2. Disappeared streets, part 2

Where the Milwaukee County Transit System complex now sits, there were a few short streets called Tomah, Neenah and Paradise Alley. A bit northeast there was also Jesper. Thanks to what was likely a typo on the 1910 Sanborn map, Vine Street was briefly renamed Wine, making us wish there had been an intersection of Paradise and Wine.
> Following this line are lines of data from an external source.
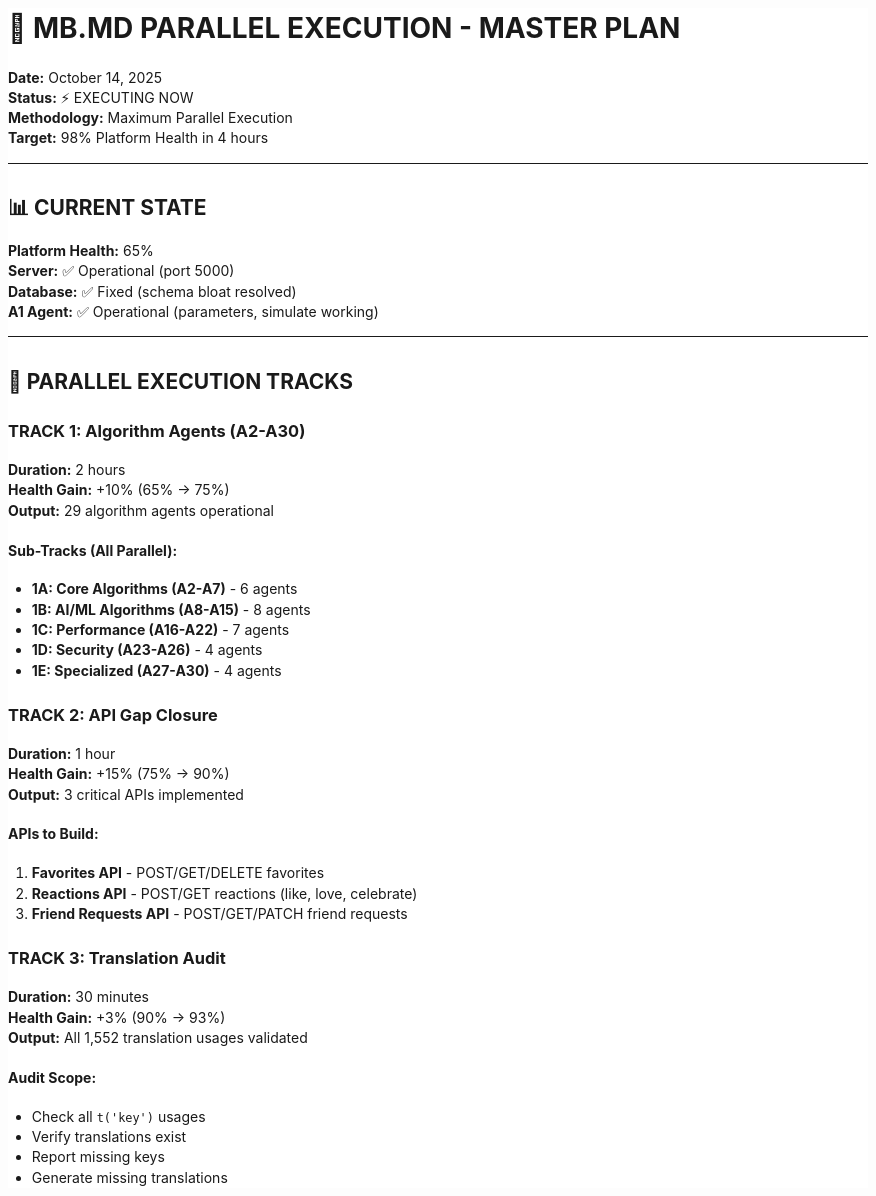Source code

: # 🚀 MB.MD PARALLEL EXECUTION - MASTER PLAN

**Date:** October 14, 2025  
**Status:** ⚡ EXECUTING NOW  
**Methodology:** Maximum Parallel Execution  
**Target:** 98% Platform Health in 4 hours

---

## 📊 CURRENT STATE

**Platform Health:** 65%  
**Server:** ✅ Operational (port 5000)  
**Database:** ✅ Fixed (schema bloat resolved)  
**A1 Agent:** ✅ Operational (parameters, simulate working)

---

## 🎯 PARALLEL EXECUTION TRACKS

### **TRACK 1: Algorithm Agents (A2-A30)** 
**Duration:** 2 hours  
**Health Gain:** +10% (65% → 75%)  
**Output:** 29 algorithm agents operational

#### Sub-Tracks (All Parallel):
- **1A: Core Algorithms (A2-A7)** - 6 agents
- **1B: AI/ML Algorithms (A8-A15)** - 8 agents  
- **1C: Performance (A16-A22)** - 7 agents
- **1D: Security (A23-A26)** - 4 agents
- **1E: Specialized (A27-A30)** - 4 agents

### **TRACK 2: API Gap Closure**
**Duration:** 1 hour  
**Health Gain:** +15% (75% → 90%)  
**Output:** 3 critical APIs implemented

#### APIs to Build:
1. **Favorites API** - POST/GET/DELETE favorites
2. **Reactions API** - POST/GET reactions (like, love, celebrate)
3. **Friend Requests API** - POST/GET/PATCH friend requests

### **TRACK 3: Translation Audit**
**Duration:** 30 minutes  
**Health Gain:** +3% (90% → 93%)  
**Output:** All 1,552 translation usages validated

#### Audit Scope:
- Check all `t('key')` usages
- Verify translations exist
- Report missing keys
- Generate missing translations
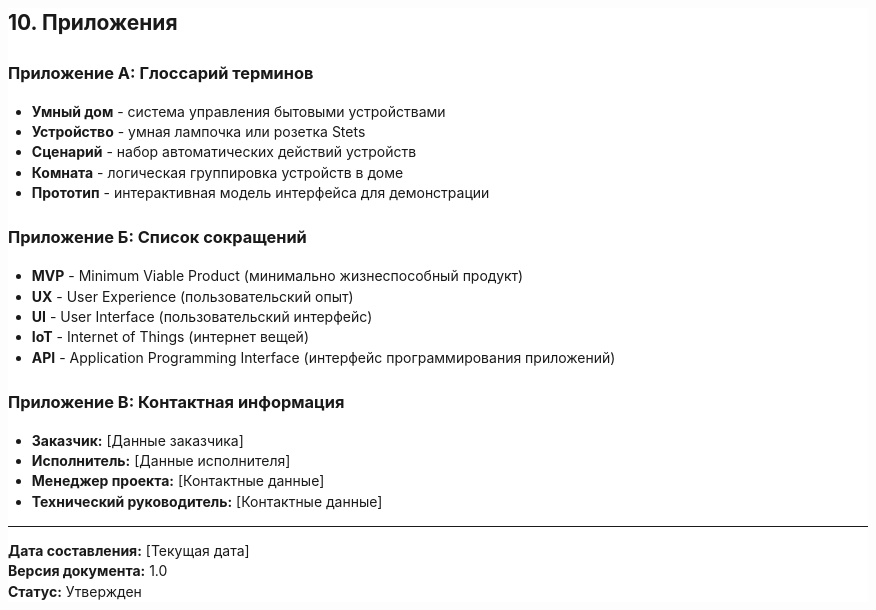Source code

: ## 10. Приложения

### Приложение А: Глоссарий терминов
- **Умный дом** - система управления бытовыми устройствами
- **Устройство** - умная лампочка или розетка Stets
- **Сценарий** - набор автоматических действий устройств
- **Комната** - логическая группировка устройств в доме
- **Прототип** - интерактивная модель интерфейса для демонстрации

### Приложение Б: Список сокращений
- **MVP** - Minimum Viable Product (минимально жизнеспособный продукт)
- **UX** - User Experience (пользовательский опыт)
- **UI** - User Interface (пользовательский интерфейс)
- **IoT** - Internet of Things (интернет вещей)
- **API** - Application Programming Interface (интерфейс программирования приложений)

### Приложение В: Контактная информация
- **Заказчик:** [Данные заказчика]
- **Исполнитель:** [Данные исполнителя]
- **Менеджер проекта:** [Контактные данные]
- **Технический руководитель:** [Контактные данные]

---

**Дата составления:** [Текущая дата]  
**Версия документа:** 1.0  
**Статус:** Утвержден
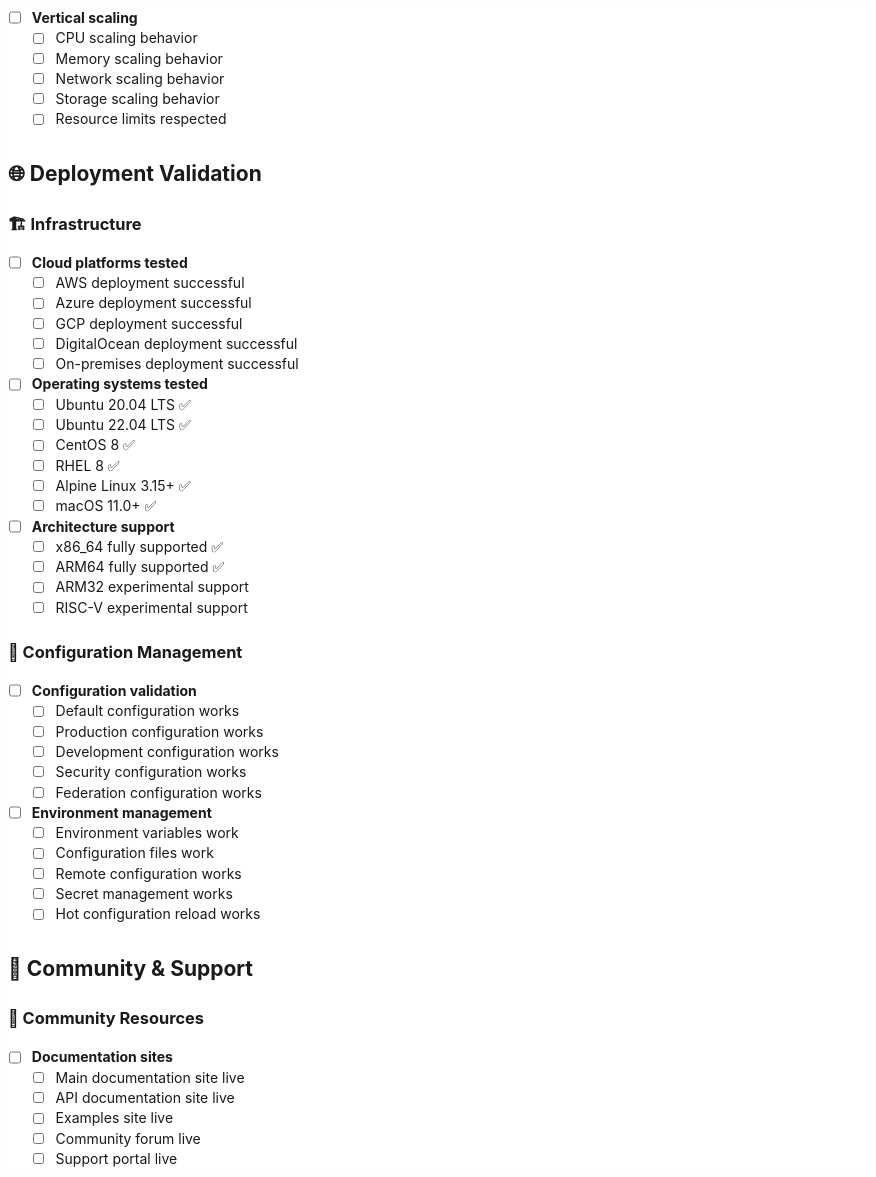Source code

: - [ ] **Vertical scaling**
  - [ ] CPU scaling behavior
  - [ ] Memory scaling behavior
  - [ ] Network scaling behavior
  - [ ] Storage scaling behavior
  - [ ] Resource limits respected

## 🌐 Deployment Validation

### 🏗️ Infrastructure
- [ ] **Cloud platforms tested**
  - [ ] AWS deployment successful
  - [ ] Azure deployment successful
  - [ ] GCP deployment successful
  - [ ] DigitalOcean deployment successful
  - [ ] On-premises deployment successful

- [ ] **Operating systems tested**
  - [ ] Ubuntu 20.04 LTS ✅
  - [ ] Ubuntu 22.04 LTS ✅
  - [ ] CentOS 8 ✅
  - [ ] RHEL 8 ✅
  - [ ] Alpine Linux 3.15+ ✅
  - [ ] macOS 11.0+ ✅

- [ ] **Architecture support**
  - [ ] x86_64 fully supported ✅
  - [ ] ARM64 fully supported ✅
  - [ ] ARM32 experimental support
  - [ ] RISC-V experimental support

### 🔧 Configuration Management
- [ ] **Configuration validation**
  - [ ] Default configuration works
  - [ ] Production configuration works
  - [ ] Development configuration works
  - [ ] Security configuration works
  - [ ] Federation configuration works

- [ ] **Environment management**
  - [ ] Environment variables work
  - [ ] Configuration files work
  - [ ] Remote configuration works
  - [ ] Secret management works
  - [ ] Hot configuration reload works

## 🤝 Community & Support

### 📖 Community Resources
- [ ] **Documentation sites**
  - [ ] Main documentation site live
  - [ ] API documentation site live
  - [ ] Examples site live
  - [ ] Community forum live
  - [ ] Support portal live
3. Disappeared streets, part 3

The Milwaukee Public Library's Krug Rare Books Room has an incredible bound map of Milwaukee drawn by Increase Lapham in 1836. There, in Kilbourn's neck of the woods (or more appropriately, his tamarack swamp) west of the river, there are some waterfront streets like Point, Basin and Cape that can no longer be strolled. Basin appears to be platted in the river as it slips between the west bank and an island, tracing a channel later apparently filled in.

4. Ghost signs, part 1

Skelly's Restaurant is no longer serving breakfast, luncheon or dinners in its four dining rooms at 622 W. Wisconsin Ave., but thanks to the demolition of the parking lot on 6th and Wells, you can now easily see the sign painted on the back of the building, which touts a century of fine food and home-made pastries at Skelly's.

5. Ghost signs, part 2

I found this old Milwaukee Soap Co. sign on the side of a building in the 30th Street industrial corridor, just south of Lisbon. The research I turned up on the company (all of which dates from the 1960s) doesn't list a location at this site, so perhaps this was just an ad. The lower section is gone, so it's hard to say if there was more, but the company, founded in 1931, claimed to be, in the early '60s, "Milwaukee's original and oldest soap and detergent outlet," with three retail locations. Customers were advised that, "contrary to rumors, (the company had) no connections or affiliations with any other soap stores."

6. Roof sitting

When I came upon this photo from a 1914 report by the City Club titled, "Recreation in Milwaukee," I was shocked -- mostly as a parent, perhaps -- by the sight of a kid sitting on the peak of this (unidentified) schoolhouse roof. Later, I heard talk of roof sitting as a pastime among Milwaukee kids. No wonder the report suggested Milwaukee needed to boost its playground options for city youth. I hope that the kid up there took the tornado slide (at left) to get down and didn't jump (or fall).